■ About this exercise
In the records below, the line with "without giving the applicant a choice." opens the range and the line with "e higher vacancies" closes it; print that range exactly and nothing else.

■ Items from a data source
== Segment start ==
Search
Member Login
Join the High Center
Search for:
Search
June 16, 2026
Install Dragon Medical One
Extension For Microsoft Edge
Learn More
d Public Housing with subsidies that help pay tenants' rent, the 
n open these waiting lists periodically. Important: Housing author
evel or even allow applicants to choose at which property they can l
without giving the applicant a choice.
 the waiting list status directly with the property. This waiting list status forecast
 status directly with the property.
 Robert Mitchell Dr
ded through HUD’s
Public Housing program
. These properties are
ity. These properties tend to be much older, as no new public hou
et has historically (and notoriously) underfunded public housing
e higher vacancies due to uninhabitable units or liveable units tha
== Segment end ==
== Segment start ==
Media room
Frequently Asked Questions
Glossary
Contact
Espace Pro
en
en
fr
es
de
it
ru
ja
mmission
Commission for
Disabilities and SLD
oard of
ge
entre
== Segment end ==
== Segment start ==
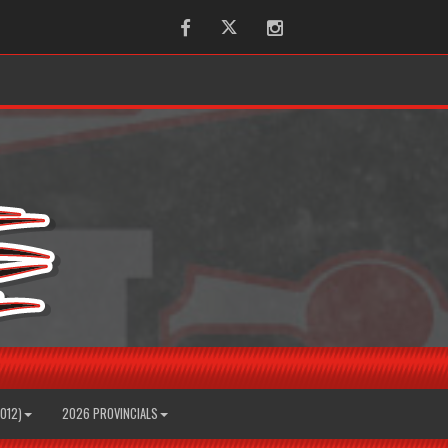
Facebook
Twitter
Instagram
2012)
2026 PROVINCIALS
== Segment end ==
■ Output of the exercise
without giving the applicant a choice.
 the waiting list status directly with the property. This waiting list status forecast
 status directly with the property.
 Robert Mitchell Dr
ded through HUD’s
Public Housing program
. These properties are
ity. These properties tend to be much older, as no new public hou
et has historically (and notoriously) underfunded public housing
e higher vacancies due to uninhabitable units or liveable units tha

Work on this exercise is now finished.